Let’s find the derivative of this. If I write the equation for your position, x=60t, I could say that this is x=f(t). Now t here is your independent variable. The derivative, then, is going to be dx/dt or x` or f`(t). Formally, we write this as the limit, as delta t goes to zero (because t is your independent variable) of (f(t + delta t) – f(t)) / delta t. So let’s plug in our function: f(t + delta t) is 60(t + delta t) and f(t) is 60t. We can expand these terms and simplify, then calculate dx/dt as 60, which is exactly what we thought it’d be because we’re going 60 mph. Notice that 60 does not depend on time. Your x`, or velocity, is always 60, no matter if it’s time = 0, or time = 1 or 15 hours from now. It is always going to be constant.

## Derivative of a Not-So-Constant Velocity Let’s look at a case where that’s not true. Let’s look at Super C, the human cannonball. We can graph his height as a function of time, where height is in feet and time is in seconds. Let’s say that the equation for his height as a function of time is -16t^2 + 36t. We know that the derivative is the slope on this graph. And the slope isn’t the same at every point in time. Here, the slope is different from here. In fact, at the beginning of this graph, the slope is actually increasing. It’s a positive slope. He’s going up. As time moves on, the slope is negative. He’s falling back down to the ground.

So how can we write this? How can we find his velocity, his upward velocity, as a function of time? We need to calculate the derivative of this. So if the function is height as a function of time (h= f(t)), then the derivative is dh/dt. Formally, I write this as the limit, as delta t goes to zero, of (f(t + delta t) – f(t)) / delta t. Let’s plug in f(t + delta t) and f(t) and simplify. So we plug in f(t + delta t) and we plug in f(t): (-16(t + delta t)^2 + 36(t + delta t)) – (-16t^2 + 36t). Now we have to expand this (t + delta t)^2: (-16(t^2 + 2(delta t) * t + delta t^2) + 36(t + delta t)) – (-16t^2 + 36t) Then we can simplify and remove some terms, like the -16t^2 + 16t^2 and the + 36t – 36t.
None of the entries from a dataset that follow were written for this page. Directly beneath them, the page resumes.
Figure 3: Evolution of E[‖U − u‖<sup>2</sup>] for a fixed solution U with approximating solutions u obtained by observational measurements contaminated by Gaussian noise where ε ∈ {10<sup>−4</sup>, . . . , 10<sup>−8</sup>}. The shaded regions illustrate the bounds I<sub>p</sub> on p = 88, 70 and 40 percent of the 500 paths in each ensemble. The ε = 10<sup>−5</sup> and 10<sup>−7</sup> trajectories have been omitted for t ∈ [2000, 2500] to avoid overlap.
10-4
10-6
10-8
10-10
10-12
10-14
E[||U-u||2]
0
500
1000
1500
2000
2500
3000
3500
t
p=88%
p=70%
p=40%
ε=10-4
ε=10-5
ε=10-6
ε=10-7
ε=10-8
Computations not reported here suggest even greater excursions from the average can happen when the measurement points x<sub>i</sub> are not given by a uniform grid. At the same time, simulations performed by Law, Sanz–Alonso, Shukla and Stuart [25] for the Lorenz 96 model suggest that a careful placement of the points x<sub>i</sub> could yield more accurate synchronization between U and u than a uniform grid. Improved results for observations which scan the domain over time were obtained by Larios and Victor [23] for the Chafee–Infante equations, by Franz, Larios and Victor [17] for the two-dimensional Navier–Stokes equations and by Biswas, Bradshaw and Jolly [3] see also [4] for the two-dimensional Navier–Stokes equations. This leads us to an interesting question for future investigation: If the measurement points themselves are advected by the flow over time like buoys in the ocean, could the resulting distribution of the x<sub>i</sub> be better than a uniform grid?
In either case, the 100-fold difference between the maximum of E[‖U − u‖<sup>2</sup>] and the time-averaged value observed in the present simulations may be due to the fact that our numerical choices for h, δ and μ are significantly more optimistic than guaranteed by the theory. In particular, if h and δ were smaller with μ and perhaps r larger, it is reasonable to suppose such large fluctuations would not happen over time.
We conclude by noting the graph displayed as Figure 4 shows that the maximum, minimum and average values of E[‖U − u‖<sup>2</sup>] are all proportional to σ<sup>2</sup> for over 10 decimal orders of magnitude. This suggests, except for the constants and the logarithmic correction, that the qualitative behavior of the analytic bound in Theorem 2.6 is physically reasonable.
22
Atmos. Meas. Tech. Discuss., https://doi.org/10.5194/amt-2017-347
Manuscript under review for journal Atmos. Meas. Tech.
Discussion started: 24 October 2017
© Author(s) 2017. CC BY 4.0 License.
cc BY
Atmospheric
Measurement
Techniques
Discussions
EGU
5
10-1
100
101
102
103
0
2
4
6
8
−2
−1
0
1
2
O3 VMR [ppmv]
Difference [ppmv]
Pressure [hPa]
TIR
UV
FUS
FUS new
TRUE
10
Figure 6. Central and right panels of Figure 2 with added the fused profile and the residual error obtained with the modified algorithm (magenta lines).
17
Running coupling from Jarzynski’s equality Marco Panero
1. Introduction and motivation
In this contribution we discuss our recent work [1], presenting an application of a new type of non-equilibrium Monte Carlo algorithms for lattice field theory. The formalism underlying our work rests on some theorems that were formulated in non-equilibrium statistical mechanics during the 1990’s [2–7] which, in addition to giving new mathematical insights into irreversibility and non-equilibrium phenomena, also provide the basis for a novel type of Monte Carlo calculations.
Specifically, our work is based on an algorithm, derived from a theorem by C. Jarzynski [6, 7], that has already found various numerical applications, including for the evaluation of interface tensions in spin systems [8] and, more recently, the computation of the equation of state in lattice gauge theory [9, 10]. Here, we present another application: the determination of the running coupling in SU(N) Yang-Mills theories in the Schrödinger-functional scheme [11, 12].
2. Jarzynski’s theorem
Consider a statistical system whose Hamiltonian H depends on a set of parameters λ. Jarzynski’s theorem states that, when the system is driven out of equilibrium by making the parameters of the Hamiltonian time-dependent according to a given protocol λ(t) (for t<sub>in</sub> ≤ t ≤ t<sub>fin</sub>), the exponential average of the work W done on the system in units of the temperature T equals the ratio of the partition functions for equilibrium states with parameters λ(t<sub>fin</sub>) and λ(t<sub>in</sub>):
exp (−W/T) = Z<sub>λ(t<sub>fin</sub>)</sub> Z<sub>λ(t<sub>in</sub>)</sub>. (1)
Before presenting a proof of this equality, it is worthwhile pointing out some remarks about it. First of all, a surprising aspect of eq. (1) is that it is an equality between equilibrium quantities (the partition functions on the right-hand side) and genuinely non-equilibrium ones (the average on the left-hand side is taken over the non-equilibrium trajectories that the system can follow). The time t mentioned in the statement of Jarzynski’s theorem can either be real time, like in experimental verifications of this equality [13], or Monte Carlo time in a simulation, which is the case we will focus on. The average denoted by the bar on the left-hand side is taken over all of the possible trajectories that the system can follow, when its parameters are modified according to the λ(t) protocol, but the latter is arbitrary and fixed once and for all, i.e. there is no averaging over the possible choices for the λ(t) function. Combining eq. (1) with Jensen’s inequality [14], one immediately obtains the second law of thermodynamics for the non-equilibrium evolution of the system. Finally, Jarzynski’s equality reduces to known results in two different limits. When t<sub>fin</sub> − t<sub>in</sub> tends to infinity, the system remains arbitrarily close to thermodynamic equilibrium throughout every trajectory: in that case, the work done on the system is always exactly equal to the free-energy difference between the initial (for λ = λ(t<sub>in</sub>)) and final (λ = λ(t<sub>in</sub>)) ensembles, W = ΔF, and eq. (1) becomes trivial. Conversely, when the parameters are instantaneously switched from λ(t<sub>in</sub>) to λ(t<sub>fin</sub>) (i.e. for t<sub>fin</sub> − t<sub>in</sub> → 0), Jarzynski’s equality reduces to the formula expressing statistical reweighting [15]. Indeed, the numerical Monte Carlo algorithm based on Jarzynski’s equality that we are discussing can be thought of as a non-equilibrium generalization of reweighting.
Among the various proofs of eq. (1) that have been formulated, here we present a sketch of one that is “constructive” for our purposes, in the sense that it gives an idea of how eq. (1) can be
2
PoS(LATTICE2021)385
When we simplify, we get this: (36(delta t) – 32(delta t) * t – 16(delta t^2)) / delta t. If we remember how to find the limit of a polynomial divided by another polynomial, we know that we have to divide both the top and the bottom by delta t, because that’s the highest order here in the bottom. If we do that, we find that the derivative, dh/dt, is equal to the limit, as delta t goes to zero, of 36 – 32t – 16(delta t), all over 1. Well, this is just 36 – 32t. So we have the height as a function of time, h(t), equals -16t^2 + 36t. The derivative, how fast Super C is going up and then down, is h`(t) = -32t + 36.

## Graphing the Derivative Let’s graph these. We’ve got h(t), h as a function of t, and we’ve got the derivative, h`(t). You can calculate that Super C is going to hit the ground after 2.25 seconds. So we have to graph the derivative all the way to t=2.25. This graph goes through zero; at some point, his upward velocity is zero. This makes sense, because when Super C reaches the apex of his curve, he has no upward velocity. He just kind of sits there for an instant. We can find out when this happens by finding out when h`(t) equals zero. And h`(t) equals zero at t=1.125 seconds. So right about 1 second into his flight, he’s not moving, just before he starts falling back down.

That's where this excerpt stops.